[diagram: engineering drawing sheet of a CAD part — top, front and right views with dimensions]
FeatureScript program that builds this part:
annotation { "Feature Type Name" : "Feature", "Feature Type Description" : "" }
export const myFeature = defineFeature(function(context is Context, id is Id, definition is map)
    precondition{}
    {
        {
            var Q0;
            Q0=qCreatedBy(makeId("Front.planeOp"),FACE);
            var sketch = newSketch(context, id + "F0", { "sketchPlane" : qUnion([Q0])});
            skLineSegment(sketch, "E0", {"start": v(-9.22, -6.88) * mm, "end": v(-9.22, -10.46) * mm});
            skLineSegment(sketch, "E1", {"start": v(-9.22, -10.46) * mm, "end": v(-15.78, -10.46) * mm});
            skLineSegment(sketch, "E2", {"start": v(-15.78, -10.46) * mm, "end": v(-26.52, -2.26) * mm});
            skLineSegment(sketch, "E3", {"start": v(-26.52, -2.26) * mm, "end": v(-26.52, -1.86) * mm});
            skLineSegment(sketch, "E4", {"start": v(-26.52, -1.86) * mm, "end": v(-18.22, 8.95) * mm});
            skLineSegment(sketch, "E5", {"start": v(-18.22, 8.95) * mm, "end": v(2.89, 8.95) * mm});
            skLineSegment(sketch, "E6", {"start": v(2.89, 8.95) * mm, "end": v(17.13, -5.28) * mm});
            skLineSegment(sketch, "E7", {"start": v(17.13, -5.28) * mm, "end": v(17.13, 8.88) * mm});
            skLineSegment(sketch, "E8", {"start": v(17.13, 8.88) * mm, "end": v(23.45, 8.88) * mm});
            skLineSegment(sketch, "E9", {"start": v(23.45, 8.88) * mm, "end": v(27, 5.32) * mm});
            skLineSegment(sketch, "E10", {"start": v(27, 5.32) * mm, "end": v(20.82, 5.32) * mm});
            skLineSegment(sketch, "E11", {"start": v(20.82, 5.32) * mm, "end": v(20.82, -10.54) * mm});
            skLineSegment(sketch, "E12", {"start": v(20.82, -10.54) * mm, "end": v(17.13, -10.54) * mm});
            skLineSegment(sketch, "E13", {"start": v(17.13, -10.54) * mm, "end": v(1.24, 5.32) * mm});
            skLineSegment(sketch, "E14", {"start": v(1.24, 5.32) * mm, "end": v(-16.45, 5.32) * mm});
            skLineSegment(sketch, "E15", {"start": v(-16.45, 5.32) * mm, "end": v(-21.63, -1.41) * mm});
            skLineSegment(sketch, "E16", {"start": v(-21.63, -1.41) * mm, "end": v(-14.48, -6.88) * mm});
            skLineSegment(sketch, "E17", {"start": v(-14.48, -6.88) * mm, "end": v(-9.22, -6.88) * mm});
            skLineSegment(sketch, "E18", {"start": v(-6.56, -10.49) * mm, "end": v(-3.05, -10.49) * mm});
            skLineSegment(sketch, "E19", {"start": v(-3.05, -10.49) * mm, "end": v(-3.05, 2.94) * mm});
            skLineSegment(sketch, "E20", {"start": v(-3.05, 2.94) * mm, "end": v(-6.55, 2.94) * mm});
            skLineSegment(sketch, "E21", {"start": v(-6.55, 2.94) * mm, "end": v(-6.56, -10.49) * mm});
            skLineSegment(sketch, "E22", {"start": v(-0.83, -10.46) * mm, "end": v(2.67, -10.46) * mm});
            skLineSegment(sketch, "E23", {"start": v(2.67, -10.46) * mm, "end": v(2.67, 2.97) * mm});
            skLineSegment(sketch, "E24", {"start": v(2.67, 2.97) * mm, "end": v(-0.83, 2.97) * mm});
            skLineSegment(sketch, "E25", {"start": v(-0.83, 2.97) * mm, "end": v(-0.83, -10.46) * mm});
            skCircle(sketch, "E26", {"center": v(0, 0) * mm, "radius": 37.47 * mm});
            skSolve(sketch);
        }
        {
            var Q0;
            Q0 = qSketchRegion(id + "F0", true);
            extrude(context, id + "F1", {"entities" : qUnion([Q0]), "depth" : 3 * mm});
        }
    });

» **DIRECTIVE**
Reproduce the data above, swapping every "skLineSegment" for "skLine" and keeping everything else unchanged.

» **THE REPLY**
[diagram: engineering drawing sheet of a CAD part — top, front and right views with dimensions]
FeatureScript program that builds this part:
annotation { "Feature Type Name" : "Feature", "Feature Type Description" : "" }
export const myFeature = defineFeature(function(context is Context, id is Id, definition is map)
    precondition{}
    {
        {
            var Q0;
            Q0=qCreatedBy(makeId("Front.planeOp"),FACE);
            var sketch = newSketch(context, id + "F0", { "sketchPlane" : qUnion([Q0])});
            skLine(sketch, "E0", {"start": v(-9.22, -6.88) * mm, "end": v(-9.22, -10.46) * mm});
            skLine(sketch, "E1", {"start": v(-9.22, -10.46) * mm, "end": v(-15.78, -10.46) * mm});
            skLine(sketch, "E2", {"start": v(-15.78, -10.46) * mm, "end": v(-26.52, -2.26) * mm});
            skLine(sketch, "E3", {"start": v(-26.52, -2.26) * mm, "end": v(-26.52, -1.86) * mm});
            skLine(sketch, "E4", {"start": v(-26.52, -1.86) * mm, "end": v(-18.22, 8.95) * mm});
            skLine(sketch, "E5", {"start": v(-18.22, 8.95) * mm, "end": v(2.89, 8.95) * mm});
            skLine(sketch, "E6", {"start": v(2.89, 8.95) * mm, "end": v(17.13, -5.28) * mm});
            skLine(sketch, "E7", {"start": v(17.13, -5.28) * mm, "end": v(17.13, 8.88) * mm});
            skLine(sketch, "E8", {"start": v(17.13, 8.88) * mm, "end": v(23.45, 8.88) * mm});
            skLine(sketch, "E9", {"start": v(23.45, 8.88) * mm, "end": v(27, 5.32) * mm});
            skLine(sketch, "E10", {"start": v(27, 5.32) * mm, "end": v(20.82, 5.32) * mm});
            skLine(sketch, "E11", {"start": v(20.82, 5.32) * mm, "end": v(20.82, -10.54) * mm});
            skLine(sketch, "E12", {"start": v(20.82, -10.54) * mm, "end": v(17.13, -10.54) * mm});
            skLine(sketch, "E13", {"start": v(17.13, -10.54) * mm, "end": v(1.24, 5.32) * mm});
            skLine(sketch, "E14", {"start": v(1.24, 5.32) * mm, "end": v(-16.45, 5.32) * mm});
            skLine(sketch, "E15", {"start": v(-16.45, 5.32) * mm, "end": v(-21.63, -1.41) * mm});
            skLine(sketch, "E16", {"start": v(-21.63, -1.41) * mm, "end": v(-14.48, -6.88) * mm});
            skLine(sketch, "E17", {"start": v(-14.48, -6.88) * mm, "end": v(-9.22, -6.88) * mm});
            skLine(sketch, "E18", {"start": v(-6.56, -10.49) * mm, "end": v(-3.05, -10.49) * mm});
            skLine(sketch, "E19", {"start": v(-3.05, -10.49) * mm, "end": v(-3.05, 2.94) * mm});
            skLine(sketch, "E20", {"start": v(-3.05, 2.94) * mm, "end": v(-6.55, 2.94) * mm});
            skLine(sketch, "E21", {"start": v(-6.55, 2.94) * mm, "end": v(-6.56, -10.49) * mm});
            skLine(sketch, "E22", {"start": v(-0.83, -10.46) * mm, "end": v(2.67, -10.46) * mm});
            skLine(sketch, "E23", {"start": v(2.67, -10.46) * mm, "end": v(2.67, 2.97) * mm});
            skLine(sketch, "E24", {"start": v(2.67, 2.97) * mm, "end": v(-0.83, 2.97) * mm});
            skLine(sketch, "E25", {"start": v(-0.83, 2.97) * mm, "end": v(-0.83, -10.46) * mm});
            skCircle(sketch, "E26", {"center": v(0, 0) * mm, "radius": 37.47 * mm});
            skSolve(sketch);
        }
        {
            var Q0;
            Q0 = qSketchRegion(id + "F0", true);
            extrude(context, id + "F1", {"entities" : qUnion([Q0]), "depth" : 3 * mm});
        }
    });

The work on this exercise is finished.